January 8, 2007

the kind of mistakes no one can trace

Erik Bulatov, The Way the Clouds Move—the Way Things Are Going, 2001

* Top ten conservative idiots. excerpt:

3. George W. Bush

"Late last year George W. Bush signed a postal reform bill into law. According to the New York Daily News, 'Most of the Postal Accountability and Enhancement Act deals with mundane reform measures. But it also explicitly reinforced protections of first-class mail from searches without a court's approval.'

"Therefore you won't be surprised to learn that Our Great Leader added a "signing statement" to the bill during the congressional recess which says that actually he can open and read anybody's mail without court approval. Which is the complete opposite of the law that he signed.

"Why would Bush want to read your mail? Well, mainly because he's The Decider, and he can do anything he damn well chooses, including opening and reading your mail without a warrant, even if the law specifically says that he can't. So it's not so much that he actually wants to read your mail, but hey, he's already decided that he can read your e-mail and listen to your telephone calls, so it seems a bit silly for him not to be able to read your snail mail as well, right?"

* From an interview of author Robert Stone. excerpt:

Interviewer: You aren't a believer in God, but you are certainly fascinated with the issues that religion(s) are concerned with.

Robet Stone: I am not a believer in God. I have been a believer in God. I am obsessed with the absence of God. I believe in that phrase from Pascal, that says—I can't remember where I used it—I think it's in Damascus Gate, where he reads somewhere in Pascal, 'Everything on Earth gives a sign of the divine presence. Everywhere we look there seems to be evidence of it. And it never yields itself to our discovery. And yet it seems to be everywhere.' Or as in the Kabalistic notions, it is as though God has separated himself forever and would have to be put together by gathering up all these items of light which is a virtually impossible task. That whatever that was, whether it was some kind of physical force, big burst, or blast we have seen the last of it, and yet it has conditioned the way we feel and what we want for all eternity. I think we go without it, we go with this longing and with this kind of half hallucination that we are seeing it out there. We want it to be there. There is almost a psychological space for it to be there, as Pascal was suggesting and yet as far as we can discover… I mean because I am finally a pragmatist when I come right down to it. I do admit that faith is not what you believe, it's not about believing in a body of doctrine. Faith is something else. Well, I don't have the body of doctrine. But I don't have the faith either. Which is an insistence that somehow that things are all right and as they should be. I don't have that.
Interviewer: Why did you become a writer?

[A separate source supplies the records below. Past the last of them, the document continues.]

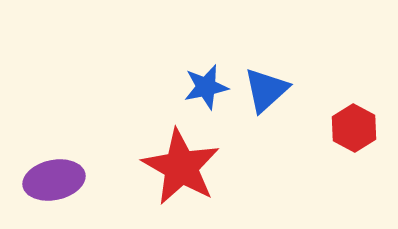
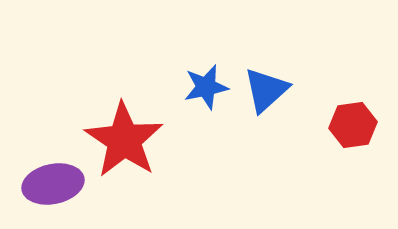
red hexagon: moved 1 px left, 3 px up; rotated 24 degrees clockwise
red star: moved 57 px left, 27 px up; rotated 4 degrees clockwise
purple ellipse: moved 1 px left, 4 px down
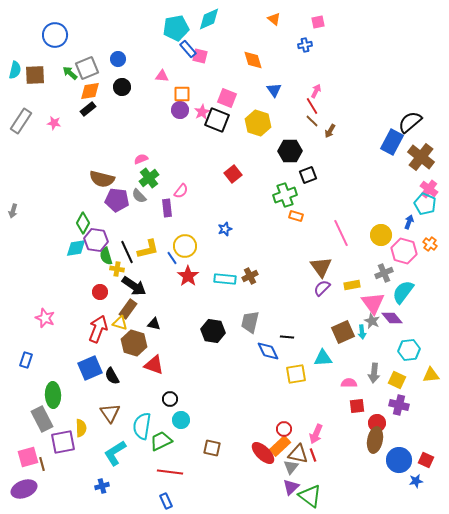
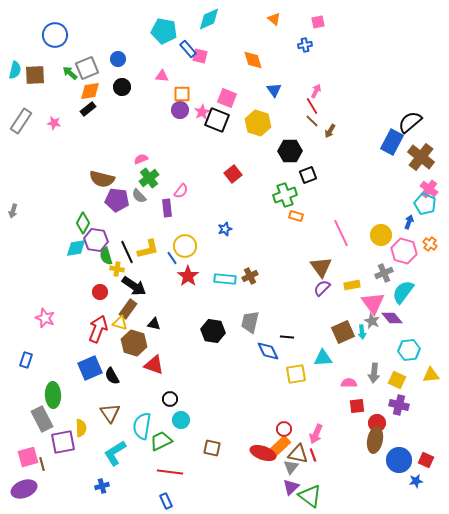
cyan pentagon at (176, 28): moved 12 px left, 3 px down; rotated 20 degrees clockwise
red ellipse at (263, 453): rotated 25 degrees counterclockwise
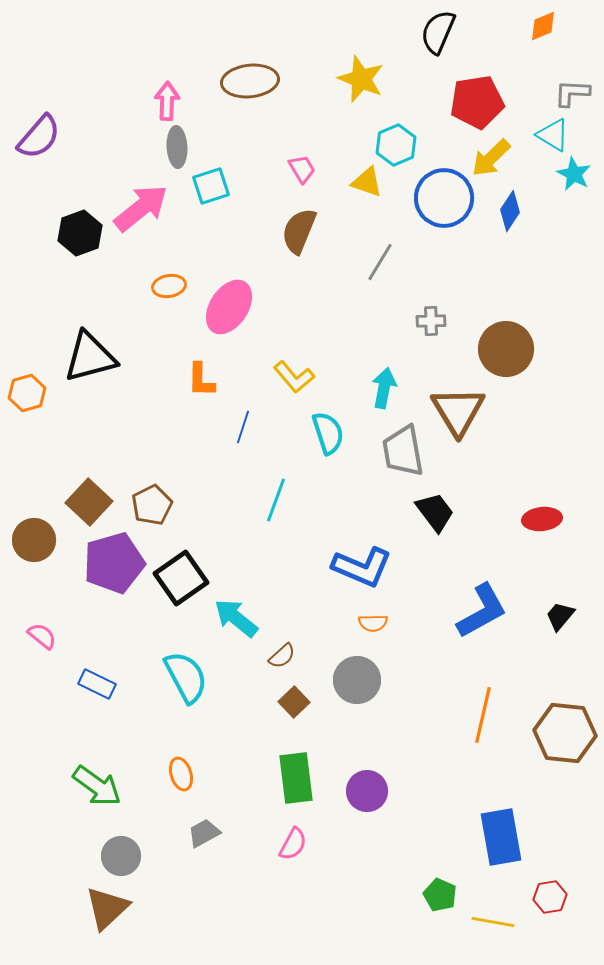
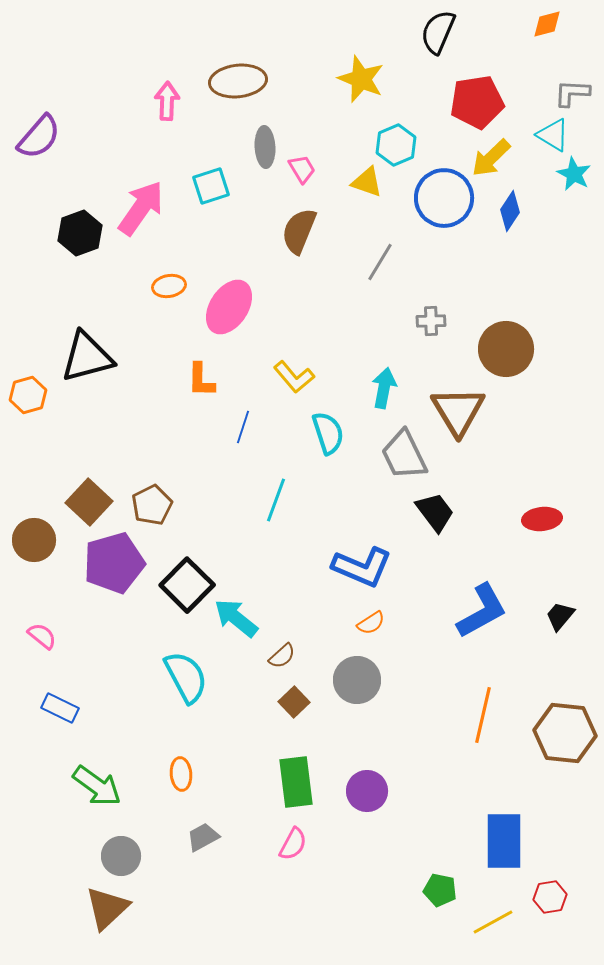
orange diamond at (543, 26): moved 4 px right, 2 px up; rotated 8 degrees clockwise
brown ellipse at (250, 81): moved 12 px left
gray ellipse at (177, 147): moved 88 px right
pink arrow at (141, 208): rotated 16 degrees counterclockwise
black triangle at (90, 357): moved 3 px left
orange hexagon at (27, 393): moved 1 px right, 2 px down
gray trapezoid at (403, 451): moved 1 px right, 4 px down; rotated 16 degrees counterclockwise
black square at (181, 578): moved 6 px right, 7 px down; rotated 10 degrees counterclockwise
orange semicircle at (373, 623): moved 2 px left; rotated 32 degrees counterclockwise
blue rectangle at (97, 684): moved 37 px left, 24 px down
orange ellipse at (181, 774): rotated 12 degrees clockwise
green rectangle at (296, 778): moved 4 px down
gray trapezoid at (204, 833): moved 1 px left, 4 px down
blue rectangle at (501, 837): moved 3 px right, 4 px down; rotated 10 degrees clockwise
green pentagon at (440, 895): moved 5 px up; rotated 12 degrees counterclockwise
yellow line at (493, 922): rotated 39 degrees counterclockwise
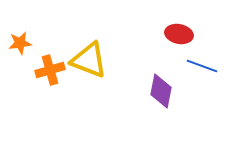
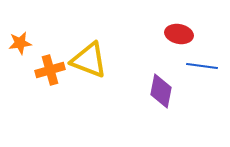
blue line: rotated 12 degrees counterclockwise
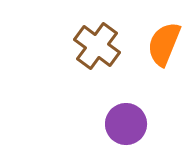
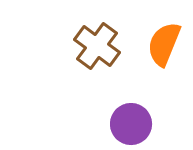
purple circle: moved 5 px right
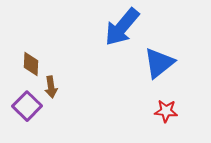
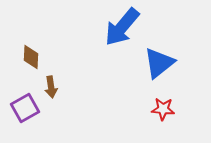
brown diamond: moved 7 px up
purple square: moved 2 px left, 2 px down; rotated 16 degrees clockwise
red star: moved 3 px left, 2 px up
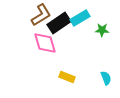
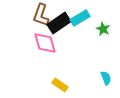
brown L-shape: rotated 140 degrees clockwise
green star: moved 1 px right, 1 px up; rotated 24 degrees clockwise
yellow rectangle: moved 7 px left, 8 px down; rotated 14 degrees clockwise
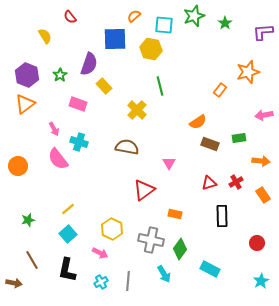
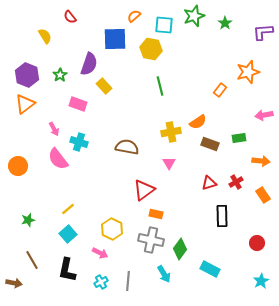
yellow cross at (137, 110): moved 34 px right, 22 px down; rotated 36 degrees clockwise
orange rectangle at (175, 214): moved 19 px left
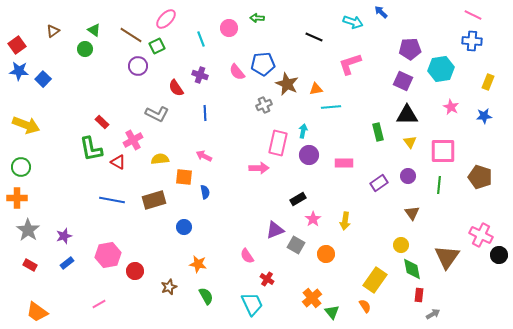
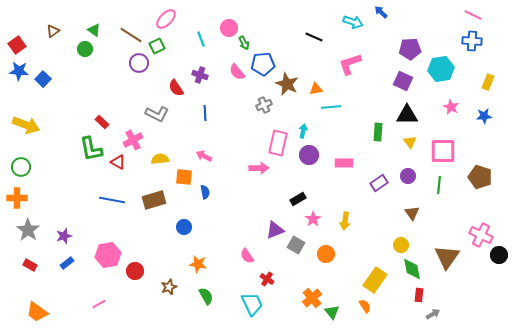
green arrow at (257, 18): moved 13 px left, 25 px down; rotated 120 degrees counterclockwise
purple circle at (138, 66): moved 1 px right, 3 px up
green rectangle at (378, 132): rotated 18 degrees clockwise
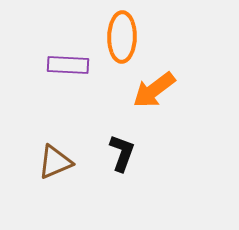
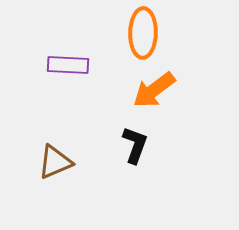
orange ellipse: moved 21 px right, 4 px up
black L-shape: moved 13 px right, 8 px up
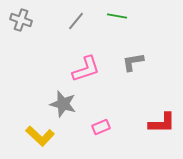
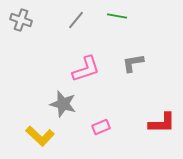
gray line: moved 1 px up
gray L-shape: moved 1 px down
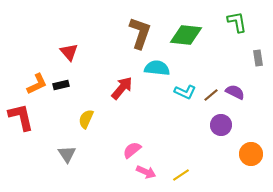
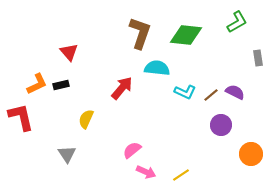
green L-shape: rotated 70 degrees clockwise
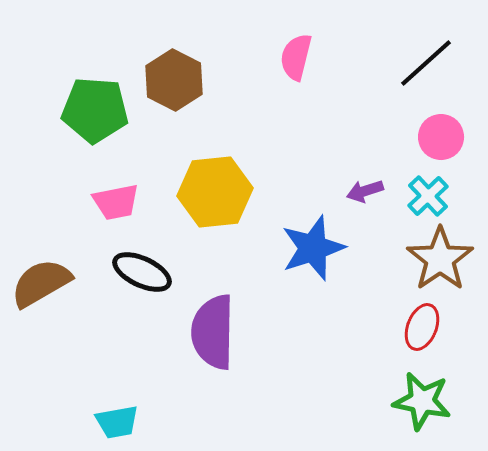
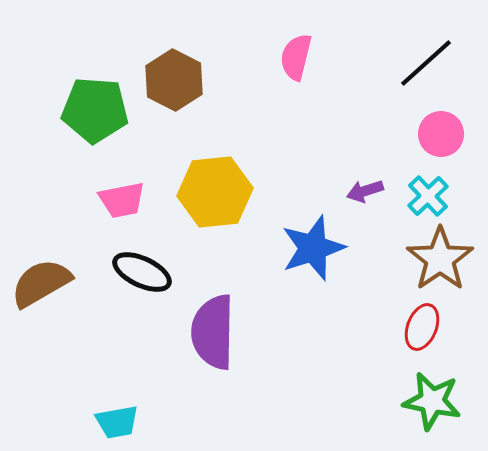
pink circle: moved 3 px up
pink trapezoid: moved 6 px right, 2 px up
green star: moved 10 px right
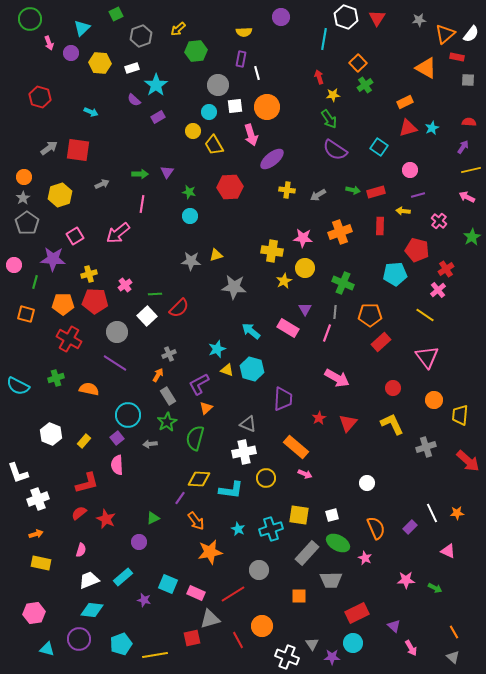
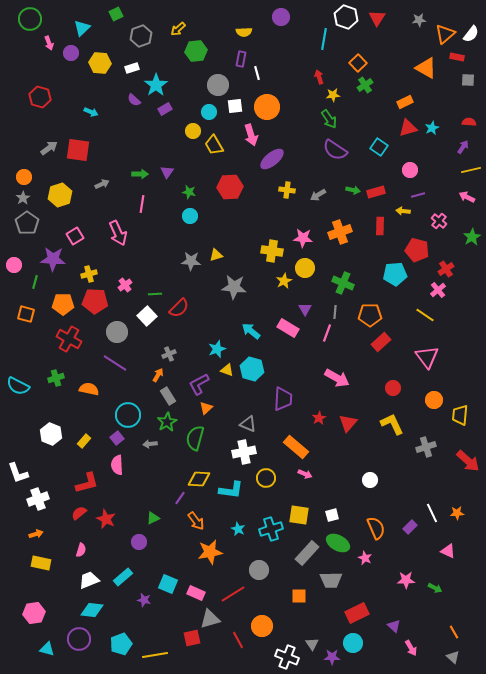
purple rectangle at (158, 117): moved 7 px right, 8 px up
pink arrow at (118, 233): rotated 75 degrees counterclockwise
white circle at (367, 483): moved 3 px right, 3 px up
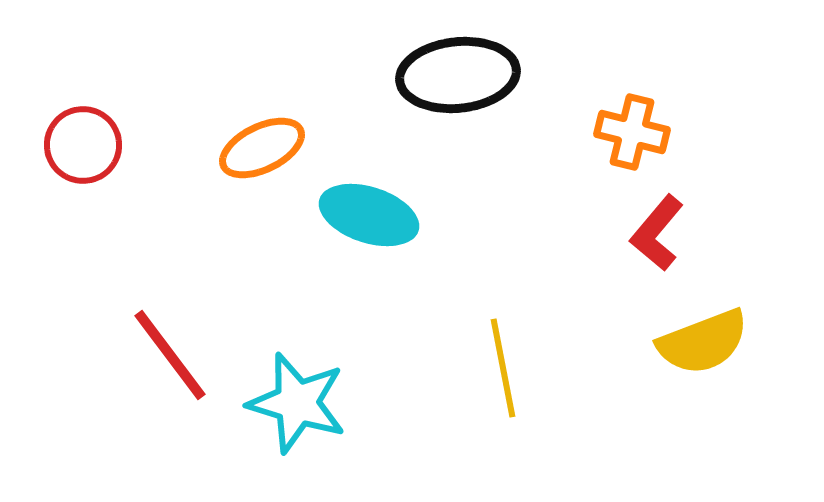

Robet Stone: It was what I did best. I always wrote English best. I always got rewarded for what I had written. I plainly felt that this was one thing that I could do that—you know. Some guys had things that they could do that they did better than the other guys. This was what I did. And that was a way I could make my way through life one way or the other. I was in the Navy and I was a radio operator and got the chance to become what the Navy calls a journalist. And so I was a writer in one form or another ever since I was quite young. I worked in tabloids; I worked in writing advertising copy. Didn't much bother me to have to do that.
Interviewer: George Bush burns a lot of money to take a jet to a ship that is close to docking anyway. This is very cynical. That was sort of a question, what do you think?

RS: Well, I think there it is, while he was dodging the draft and pretending—dodging his National Guard duties, even. Jesus I wouldn't have dreamed of not doing the military stuff I was supposed to do. I was just a petty officer in the Navy. But I would never have dreamed of trying to get out of it even under any circumstances I could imagine. I happen to resent George Bush being flown onto a carrier all dressed up like a pilot. But the people who go for that, God they have it coming, except we are all in the same boat. These are a bunch of triumphalist babbits who suddenly think that their way of seeing the world and their way of operating is so superior that the rest of the world is going to fall down before them. And they are going renegotiate, as it were, the Sykes-Picot Treaty in the Middle East and start it all over again. I think it's really a terrible mistake. Of course, they don't have the imperial style. If they had any style at all [both laugh] but they have no imperial style, they are just babbits.

Interviewer: It's frightening that ostensibly, Americans seem to be eating this stuff up. How about the move to time the Republican convention closer to Sept 11? That's really cynicism.

RS: I find that cynical I don't know why…in the world outside the United States, I don't think the United States is going to find too many friends.